* **Passage provided**
- Teams: 10
- Premiers: South Sydney (12th title)
- Minor premiers: South Sydney (11th title)
- Matches played: 93
- Points scored: 2901
- Top points scorer: Bill Keato (180)
- Wooden spoon: North Sydney (7th spoon)
- Top try-scorer: Jack Troy (16)

= 1950 NSWRFL season =

Rugby league competition

The 1950 New South Wales Rugby Football League premiership was the forty-third season of Sydney’s top-level rugby league competition, Australia’s first. Ten teams from across the city contested the premiership during the season which culminated in a grand final between South Sydney and Western Suburbs.

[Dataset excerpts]

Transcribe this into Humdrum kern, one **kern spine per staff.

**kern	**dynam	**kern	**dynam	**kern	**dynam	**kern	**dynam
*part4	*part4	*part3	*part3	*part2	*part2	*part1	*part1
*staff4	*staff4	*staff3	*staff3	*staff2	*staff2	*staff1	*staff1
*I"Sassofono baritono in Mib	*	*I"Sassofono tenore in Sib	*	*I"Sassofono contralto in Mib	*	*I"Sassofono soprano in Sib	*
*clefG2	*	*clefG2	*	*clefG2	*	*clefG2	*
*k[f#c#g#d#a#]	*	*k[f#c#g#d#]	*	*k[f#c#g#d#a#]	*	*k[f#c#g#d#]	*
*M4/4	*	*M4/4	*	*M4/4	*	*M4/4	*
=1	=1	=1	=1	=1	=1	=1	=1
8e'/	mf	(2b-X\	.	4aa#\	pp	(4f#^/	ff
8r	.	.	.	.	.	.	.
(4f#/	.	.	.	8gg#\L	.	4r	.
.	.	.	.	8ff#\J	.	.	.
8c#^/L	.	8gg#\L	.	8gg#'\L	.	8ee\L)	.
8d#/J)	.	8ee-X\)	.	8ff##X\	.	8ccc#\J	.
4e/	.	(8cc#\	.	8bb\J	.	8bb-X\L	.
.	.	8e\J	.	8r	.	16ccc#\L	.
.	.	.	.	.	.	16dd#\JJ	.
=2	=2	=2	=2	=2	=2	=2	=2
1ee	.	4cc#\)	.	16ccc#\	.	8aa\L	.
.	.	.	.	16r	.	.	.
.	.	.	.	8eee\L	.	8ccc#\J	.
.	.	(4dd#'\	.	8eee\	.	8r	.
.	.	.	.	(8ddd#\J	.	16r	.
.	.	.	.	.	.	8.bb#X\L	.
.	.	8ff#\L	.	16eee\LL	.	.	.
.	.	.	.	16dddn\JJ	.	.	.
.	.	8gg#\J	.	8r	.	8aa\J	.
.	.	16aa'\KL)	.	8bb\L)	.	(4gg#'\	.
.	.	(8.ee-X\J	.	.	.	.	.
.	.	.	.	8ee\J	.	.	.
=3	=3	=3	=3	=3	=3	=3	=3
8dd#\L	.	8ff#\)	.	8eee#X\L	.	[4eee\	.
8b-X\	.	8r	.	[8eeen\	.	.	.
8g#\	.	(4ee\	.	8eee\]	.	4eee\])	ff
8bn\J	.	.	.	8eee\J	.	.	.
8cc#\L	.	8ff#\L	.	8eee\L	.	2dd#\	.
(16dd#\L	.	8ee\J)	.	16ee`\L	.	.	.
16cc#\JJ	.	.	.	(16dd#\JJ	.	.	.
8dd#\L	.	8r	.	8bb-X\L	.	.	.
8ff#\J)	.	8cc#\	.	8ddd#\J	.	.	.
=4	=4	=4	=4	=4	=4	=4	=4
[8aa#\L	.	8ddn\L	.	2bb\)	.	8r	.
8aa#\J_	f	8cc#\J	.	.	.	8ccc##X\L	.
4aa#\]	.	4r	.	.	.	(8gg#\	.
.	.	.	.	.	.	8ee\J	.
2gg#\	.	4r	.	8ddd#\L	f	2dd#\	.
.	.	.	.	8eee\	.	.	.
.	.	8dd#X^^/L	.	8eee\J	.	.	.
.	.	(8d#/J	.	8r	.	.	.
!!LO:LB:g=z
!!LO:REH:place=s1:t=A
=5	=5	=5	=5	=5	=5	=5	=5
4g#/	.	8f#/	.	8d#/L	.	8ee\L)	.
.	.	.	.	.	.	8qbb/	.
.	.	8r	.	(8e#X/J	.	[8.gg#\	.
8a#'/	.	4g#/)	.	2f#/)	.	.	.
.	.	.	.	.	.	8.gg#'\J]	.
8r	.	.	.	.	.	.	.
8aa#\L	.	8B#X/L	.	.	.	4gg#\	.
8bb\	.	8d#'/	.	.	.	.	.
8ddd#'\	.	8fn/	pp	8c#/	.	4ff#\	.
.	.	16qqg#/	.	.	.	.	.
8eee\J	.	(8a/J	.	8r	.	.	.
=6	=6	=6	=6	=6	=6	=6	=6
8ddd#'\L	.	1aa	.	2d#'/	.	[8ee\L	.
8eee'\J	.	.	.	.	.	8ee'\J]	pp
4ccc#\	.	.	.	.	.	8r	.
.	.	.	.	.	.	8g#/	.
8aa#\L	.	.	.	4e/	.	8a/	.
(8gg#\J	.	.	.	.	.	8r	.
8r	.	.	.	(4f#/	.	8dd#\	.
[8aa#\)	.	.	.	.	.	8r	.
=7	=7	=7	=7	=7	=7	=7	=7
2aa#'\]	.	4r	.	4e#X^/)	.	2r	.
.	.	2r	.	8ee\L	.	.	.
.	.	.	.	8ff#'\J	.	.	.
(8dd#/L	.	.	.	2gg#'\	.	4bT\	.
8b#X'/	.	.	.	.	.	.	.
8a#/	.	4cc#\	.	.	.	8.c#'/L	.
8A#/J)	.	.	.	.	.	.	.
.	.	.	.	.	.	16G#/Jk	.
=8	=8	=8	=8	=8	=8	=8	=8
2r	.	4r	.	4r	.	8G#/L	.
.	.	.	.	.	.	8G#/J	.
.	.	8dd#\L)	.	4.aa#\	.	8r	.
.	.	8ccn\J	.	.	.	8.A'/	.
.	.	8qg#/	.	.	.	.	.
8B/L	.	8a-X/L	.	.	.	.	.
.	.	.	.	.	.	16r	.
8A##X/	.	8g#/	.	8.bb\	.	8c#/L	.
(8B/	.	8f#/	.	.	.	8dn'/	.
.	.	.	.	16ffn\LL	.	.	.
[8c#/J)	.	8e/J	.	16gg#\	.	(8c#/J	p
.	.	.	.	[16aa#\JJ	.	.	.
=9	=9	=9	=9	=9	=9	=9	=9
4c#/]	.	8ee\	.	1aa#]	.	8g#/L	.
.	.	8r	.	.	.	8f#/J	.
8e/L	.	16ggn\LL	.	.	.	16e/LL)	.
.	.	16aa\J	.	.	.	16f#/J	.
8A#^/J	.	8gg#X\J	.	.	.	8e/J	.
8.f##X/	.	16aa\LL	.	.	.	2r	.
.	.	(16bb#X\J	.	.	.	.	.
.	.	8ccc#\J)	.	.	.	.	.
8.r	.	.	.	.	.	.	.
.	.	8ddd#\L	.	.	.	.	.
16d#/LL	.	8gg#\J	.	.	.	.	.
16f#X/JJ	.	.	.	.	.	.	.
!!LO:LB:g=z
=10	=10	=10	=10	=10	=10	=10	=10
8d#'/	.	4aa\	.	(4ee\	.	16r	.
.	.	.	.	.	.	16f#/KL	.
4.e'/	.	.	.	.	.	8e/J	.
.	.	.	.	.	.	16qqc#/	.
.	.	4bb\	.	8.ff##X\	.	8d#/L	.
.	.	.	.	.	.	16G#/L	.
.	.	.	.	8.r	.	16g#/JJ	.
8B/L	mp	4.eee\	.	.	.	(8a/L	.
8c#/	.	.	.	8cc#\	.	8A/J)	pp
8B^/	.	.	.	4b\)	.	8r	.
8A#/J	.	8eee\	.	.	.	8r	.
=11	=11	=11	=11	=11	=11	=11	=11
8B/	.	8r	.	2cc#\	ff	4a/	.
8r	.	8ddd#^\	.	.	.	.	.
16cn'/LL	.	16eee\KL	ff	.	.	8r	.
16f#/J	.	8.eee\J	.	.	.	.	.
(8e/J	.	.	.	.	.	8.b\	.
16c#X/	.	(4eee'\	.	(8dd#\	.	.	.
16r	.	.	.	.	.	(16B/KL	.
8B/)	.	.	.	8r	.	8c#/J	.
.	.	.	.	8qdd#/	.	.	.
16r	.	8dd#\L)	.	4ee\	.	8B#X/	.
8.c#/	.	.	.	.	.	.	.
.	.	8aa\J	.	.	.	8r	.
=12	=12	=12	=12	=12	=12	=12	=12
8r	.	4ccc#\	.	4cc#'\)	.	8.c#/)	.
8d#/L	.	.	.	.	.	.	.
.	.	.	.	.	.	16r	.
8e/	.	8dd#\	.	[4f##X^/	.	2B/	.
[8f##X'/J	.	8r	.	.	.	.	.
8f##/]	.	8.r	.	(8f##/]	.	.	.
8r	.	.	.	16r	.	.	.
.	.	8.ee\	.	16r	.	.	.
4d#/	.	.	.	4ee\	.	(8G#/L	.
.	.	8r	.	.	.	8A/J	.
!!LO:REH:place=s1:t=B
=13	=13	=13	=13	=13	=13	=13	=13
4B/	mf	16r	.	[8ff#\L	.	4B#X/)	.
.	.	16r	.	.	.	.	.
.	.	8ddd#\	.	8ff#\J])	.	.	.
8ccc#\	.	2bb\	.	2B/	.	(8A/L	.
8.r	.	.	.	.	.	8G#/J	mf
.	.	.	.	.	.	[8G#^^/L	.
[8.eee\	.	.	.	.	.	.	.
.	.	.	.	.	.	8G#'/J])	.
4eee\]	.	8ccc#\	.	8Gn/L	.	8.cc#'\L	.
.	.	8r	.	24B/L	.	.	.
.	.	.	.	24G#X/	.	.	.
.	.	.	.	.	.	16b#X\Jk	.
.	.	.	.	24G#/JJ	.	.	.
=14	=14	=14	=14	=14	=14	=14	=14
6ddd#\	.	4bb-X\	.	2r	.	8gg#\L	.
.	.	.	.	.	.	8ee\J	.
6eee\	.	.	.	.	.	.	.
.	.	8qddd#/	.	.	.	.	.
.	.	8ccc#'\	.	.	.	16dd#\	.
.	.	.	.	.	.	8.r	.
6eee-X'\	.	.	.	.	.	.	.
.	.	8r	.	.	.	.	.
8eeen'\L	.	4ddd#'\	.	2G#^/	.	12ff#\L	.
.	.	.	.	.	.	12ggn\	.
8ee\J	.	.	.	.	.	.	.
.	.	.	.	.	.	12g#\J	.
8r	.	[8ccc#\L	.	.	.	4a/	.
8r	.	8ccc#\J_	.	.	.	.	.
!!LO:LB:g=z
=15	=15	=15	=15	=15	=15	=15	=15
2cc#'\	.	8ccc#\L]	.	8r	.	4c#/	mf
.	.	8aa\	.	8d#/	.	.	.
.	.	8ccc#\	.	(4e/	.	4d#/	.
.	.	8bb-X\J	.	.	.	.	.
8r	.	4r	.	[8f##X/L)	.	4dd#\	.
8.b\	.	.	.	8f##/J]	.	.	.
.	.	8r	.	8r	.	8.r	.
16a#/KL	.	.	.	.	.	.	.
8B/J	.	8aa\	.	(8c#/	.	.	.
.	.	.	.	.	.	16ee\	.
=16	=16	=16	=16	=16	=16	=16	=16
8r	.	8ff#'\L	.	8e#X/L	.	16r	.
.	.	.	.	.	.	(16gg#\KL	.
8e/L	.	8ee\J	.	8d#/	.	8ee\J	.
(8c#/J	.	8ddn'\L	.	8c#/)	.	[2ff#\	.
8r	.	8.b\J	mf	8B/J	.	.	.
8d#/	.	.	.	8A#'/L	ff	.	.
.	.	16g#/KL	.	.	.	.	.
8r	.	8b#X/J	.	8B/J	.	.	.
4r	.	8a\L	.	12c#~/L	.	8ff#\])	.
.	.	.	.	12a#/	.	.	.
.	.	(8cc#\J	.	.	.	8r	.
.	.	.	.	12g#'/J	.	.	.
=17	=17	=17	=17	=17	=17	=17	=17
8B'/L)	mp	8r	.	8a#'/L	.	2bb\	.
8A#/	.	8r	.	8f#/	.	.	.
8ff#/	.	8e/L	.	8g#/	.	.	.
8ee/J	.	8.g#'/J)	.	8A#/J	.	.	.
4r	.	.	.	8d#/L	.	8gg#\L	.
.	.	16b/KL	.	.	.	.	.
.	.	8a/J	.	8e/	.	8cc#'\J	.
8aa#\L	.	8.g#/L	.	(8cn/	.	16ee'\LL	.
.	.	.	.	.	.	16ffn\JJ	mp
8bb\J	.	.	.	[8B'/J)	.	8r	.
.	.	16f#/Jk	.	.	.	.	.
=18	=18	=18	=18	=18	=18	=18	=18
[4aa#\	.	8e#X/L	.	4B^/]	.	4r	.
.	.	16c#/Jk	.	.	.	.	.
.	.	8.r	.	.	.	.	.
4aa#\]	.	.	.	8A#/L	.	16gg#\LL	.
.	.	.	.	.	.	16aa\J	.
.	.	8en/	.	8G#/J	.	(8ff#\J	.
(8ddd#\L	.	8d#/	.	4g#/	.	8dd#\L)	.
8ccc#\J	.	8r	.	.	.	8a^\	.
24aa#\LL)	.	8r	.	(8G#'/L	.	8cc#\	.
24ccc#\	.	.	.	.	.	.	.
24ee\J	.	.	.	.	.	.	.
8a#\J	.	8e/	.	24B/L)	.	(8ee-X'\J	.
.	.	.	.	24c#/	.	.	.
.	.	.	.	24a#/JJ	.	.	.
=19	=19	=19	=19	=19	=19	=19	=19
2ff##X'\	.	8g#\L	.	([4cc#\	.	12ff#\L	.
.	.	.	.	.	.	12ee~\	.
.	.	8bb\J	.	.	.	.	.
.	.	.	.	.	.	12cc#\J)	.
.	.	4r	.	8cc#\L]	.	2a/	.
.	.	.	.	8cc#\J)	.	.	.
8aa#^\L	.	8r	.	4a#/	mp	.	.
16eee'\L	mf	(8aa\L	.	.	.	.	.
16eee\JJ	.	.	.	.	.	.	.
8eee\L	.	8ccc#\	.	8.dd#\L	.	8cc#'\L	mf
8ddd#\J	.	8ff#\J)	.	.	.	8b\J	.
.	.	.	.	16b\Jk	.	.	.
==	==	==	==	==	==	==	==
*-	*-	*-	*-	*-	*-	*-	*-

* **What this exercise asks**
A - In the 1950 NSWRFL season text, who was the top try-scorer?
B - Summarize the 1950 NSWRFL season text in two sentences.
C - From the 1950 NSWRFL season text, extract the passage that begins at the words "- Top try-scorer: Jack" and stops after "and Western Suburbs.".

* **Outputs for the tasks**
A - Jack Troy, with 16 tries.

B - The 1950 New South Wales Rugby Football League premiership was the forty-third season of Sydney's top-level rugby league competition, and ten teams from across the city took part. It ended in a grand final between South Sydney and Western Suburbs, with South Sydney winning its 12th title while North Sydney took the wooden spoon.

C -
- Top try-scorer: Jack Troy (16)

= 1950 NSWRFL season =

Rugby league competition

The 1950 New South Wales Rugby Football League premiership was the forty-third season of Sydney’s top-level rugby league competition, Australia’s first. Ten teams from across the city contested the premiership during the season which culminated in a grand final between South Sydney and Western Suburbs.